You can use one of Gelly's iteration abstractions, e.g. vertex-centric iterations. Starting from the source vertex, you can iteratively extend the paths, one hop per superstep. Upon receiving a path, a vertex appends its ID to the path and propagates it to its outgoing neighbors. If a vertex has no outgoing neighbors, then it prints / stores the path and does not propagate it further. To avoid loops a vertex could also check if its ID exists in the path, before propagating. The compute function could look like this:
public static final class ComputePaths extends ComputeFunction<Integer, Boolean, NullValue, ArrayList<Integer>> {
@Override
public void compute(Vertex<Integer, Boolean> vertex, MessageIterator<ArrayList<Integer>> paths) {
if (getSuperstepNumber() == 1) {
// the source propagates its ID
if (vertex.getId().equals(1)) {
ArrayList<Integer> msg = new ArrayList<>();
msg.add(1);
sendMessageToAllNeighbors(msg);
}
}
else {
// go through received messages
for (ArrayList<Integer> p : paths) {
if (!p.contains(vertex.getId())) {
// if no cycle => append ID and forward to neighbors
p.add(vertex.getId());
if (!vertex.getValue()) {
sendMessageToAllNeighbors(p);
}
else {
// no out-neighbors: print p
System.out.println(p);
}
}
else {
// found a cycle => print the path and don't propagate further
System.out.println(p);
}
}
}
}
}
In this code I have assumed that you have pre-processed vertices to mark the ones that have no out-neighbors with a "true" value.
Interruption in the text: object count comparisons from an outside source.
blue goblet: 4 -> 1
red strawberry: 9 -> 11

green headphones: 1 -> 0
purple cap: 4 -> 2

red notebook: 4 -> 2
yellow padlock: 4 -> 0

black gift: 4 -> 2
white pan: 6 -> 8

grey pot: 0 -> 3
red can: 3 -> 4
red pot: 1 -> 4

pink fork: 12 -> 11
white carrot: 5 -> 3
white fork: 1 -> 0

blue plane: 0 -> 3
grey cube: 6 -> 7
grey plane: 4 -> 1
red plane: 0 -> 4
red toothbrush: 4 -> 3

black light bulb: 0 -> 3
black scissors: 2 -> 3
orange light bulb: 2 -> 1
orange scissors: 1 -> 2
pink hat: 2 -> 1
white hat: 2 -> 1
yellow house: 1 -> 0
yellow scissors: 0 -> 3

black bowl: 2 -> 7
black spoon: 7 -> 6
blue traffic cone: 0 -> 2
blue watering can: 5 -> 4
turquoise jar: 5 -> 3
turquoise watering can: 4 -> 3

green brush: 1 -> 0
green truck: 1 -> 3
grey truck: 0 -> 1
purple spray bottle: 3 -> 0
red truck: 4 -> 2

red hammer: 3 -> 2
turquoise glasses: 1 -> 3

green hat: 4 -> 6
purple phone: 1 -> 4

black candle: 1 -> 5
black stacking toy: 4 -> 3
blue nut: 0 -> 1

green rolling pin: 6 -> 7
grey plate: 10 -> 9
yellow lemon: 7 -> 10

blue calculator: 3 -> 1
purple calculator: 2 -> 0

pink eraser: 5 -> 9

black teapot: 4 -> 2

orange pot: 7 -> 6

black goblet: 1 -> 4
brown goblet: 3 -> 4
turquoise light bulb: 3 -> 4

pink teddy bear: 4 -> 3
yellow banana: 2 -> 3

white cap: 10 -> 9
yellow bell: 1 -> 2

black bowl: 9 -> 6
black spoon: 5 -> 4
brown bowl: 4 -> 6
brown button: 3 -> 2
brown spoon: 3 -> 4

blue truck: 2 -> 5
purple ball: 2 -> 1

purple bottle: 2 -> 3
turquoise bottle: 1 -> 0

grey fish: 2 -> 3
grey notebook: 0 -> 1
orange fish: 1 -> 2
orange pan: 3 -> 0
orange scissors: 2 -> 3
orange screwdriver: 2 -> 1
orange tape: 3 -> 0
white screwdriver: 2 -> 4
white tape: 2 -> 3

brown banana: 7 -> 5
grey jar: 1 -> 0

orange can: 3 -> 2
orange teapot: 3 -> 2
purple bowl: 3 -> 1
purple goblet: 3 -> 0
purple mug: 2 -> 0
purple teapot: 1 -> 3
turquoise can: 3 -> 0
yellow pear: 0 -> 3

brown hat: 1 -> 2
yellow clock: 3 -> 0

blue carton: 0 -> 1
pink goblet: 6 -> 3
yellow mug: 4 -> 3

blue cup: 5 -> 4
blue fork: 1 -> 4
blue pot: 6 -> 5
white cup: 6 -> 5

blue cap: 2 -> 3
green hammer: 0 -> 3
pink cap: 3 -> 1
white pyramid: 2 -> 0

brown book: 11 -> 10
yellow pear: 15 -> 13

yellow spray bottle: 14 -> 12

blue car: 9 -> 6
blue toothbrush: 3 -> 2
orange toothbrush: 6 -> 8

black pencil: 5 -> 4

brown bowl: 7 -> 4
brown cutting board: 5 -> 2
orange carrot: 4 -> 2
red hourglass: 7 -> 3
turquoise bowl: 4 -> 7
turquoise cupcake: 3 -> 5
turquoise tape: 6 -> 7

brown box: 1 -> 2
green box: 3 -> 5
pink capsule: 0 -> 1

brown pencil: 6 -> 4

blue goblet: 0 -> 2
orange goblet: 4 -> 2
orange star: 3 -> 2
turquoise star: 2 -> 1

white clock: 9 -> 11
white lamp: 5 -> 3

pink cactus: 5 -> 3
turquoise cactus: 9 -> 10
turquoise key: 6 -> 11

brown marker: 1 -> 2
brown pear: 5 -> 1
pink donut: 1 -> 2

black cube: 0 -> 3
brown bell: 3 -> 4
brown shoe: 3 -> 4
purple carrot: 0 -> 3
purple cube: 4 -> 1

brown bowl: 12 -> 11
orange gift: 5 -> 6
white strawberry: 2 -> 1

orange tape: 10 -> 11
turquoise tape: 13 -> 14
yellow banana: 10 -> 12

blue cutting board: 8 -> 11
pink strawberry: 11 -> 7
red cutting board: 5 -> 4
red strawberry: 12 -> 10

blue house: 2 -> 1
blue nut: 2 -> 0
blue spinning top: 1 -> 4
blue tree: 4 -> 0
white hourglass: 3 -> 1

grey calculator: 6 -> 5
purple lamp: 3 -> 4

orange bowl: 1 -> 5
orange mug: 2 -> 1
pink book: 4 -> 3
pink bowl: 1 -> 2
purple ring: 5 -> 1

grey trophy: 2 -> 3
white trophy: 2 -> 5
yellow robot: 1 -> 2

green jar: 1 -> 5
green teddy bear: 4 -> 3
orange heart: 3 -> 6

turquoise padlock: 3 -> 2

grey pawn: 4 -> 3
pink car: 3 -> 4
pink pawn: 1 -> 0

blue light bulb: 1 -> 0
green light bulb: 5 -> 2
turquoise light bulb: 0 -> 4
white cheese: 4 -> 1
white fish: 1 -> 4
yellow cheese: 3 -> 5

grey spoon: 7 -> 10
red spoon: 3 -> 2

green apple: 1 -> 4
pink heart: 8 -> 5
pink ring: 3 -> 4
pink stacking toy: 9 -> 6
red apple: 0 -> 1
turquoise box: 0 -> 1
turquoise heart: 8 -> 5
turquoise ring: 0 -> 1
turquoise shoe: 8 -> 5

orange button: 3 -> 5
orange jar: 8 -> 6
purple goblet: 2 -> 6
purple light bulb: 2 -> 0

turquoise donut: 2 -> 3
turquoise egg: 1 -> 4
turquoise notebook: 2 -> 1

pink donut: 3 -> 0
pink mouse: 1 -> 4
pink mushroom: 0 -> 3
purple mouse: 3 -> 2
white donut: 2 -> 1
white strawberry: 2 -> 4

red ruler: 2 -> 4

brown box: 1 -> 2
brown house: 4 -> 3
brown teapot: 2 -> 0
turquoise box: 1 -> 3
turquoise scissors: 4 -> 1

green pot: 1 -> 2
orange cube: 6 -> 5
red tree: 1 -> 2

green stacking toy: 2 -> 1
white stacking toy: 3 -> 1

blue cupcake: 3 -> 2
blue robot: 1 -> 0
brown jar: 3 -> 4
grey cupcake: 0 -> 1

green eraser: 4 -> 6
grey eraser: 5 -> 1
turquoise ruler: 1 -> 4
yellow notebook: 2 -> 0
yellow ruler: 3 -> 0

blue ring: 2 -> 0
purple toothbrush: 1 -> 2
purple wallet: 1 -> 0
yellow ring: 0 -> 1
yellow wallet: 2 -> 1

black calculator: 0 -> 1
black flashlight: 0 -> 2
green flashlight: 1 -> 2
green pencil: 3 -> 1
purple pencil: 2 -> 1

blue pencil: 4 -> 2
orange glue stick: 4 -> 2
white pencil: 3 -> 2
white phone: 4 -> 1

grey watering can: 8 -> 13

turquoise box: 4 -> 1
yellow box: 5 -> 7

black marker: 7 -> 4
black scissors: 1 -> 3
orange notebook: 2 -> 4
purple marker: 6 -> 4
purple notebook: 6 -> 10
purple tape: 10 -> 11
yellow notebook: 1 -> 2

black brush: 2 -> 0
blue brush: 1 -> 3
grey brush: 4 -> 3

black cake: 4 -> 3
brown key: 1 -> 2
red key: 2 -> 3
You could e.g. use graph.outDegrees()
to find those.
Have in mind that enumerating all paths in a large and dense graph is expensive to compute. The intermediate paths state can explode quite quickly. You could look into using a more compact way for representing paths than an using ArrayList of ints, but beware of the cost if you have a dense graph with large diameter.
If you don't need the paths themselves but you're only interested in reachability or shortest paths, then there exist more efficient algorithms.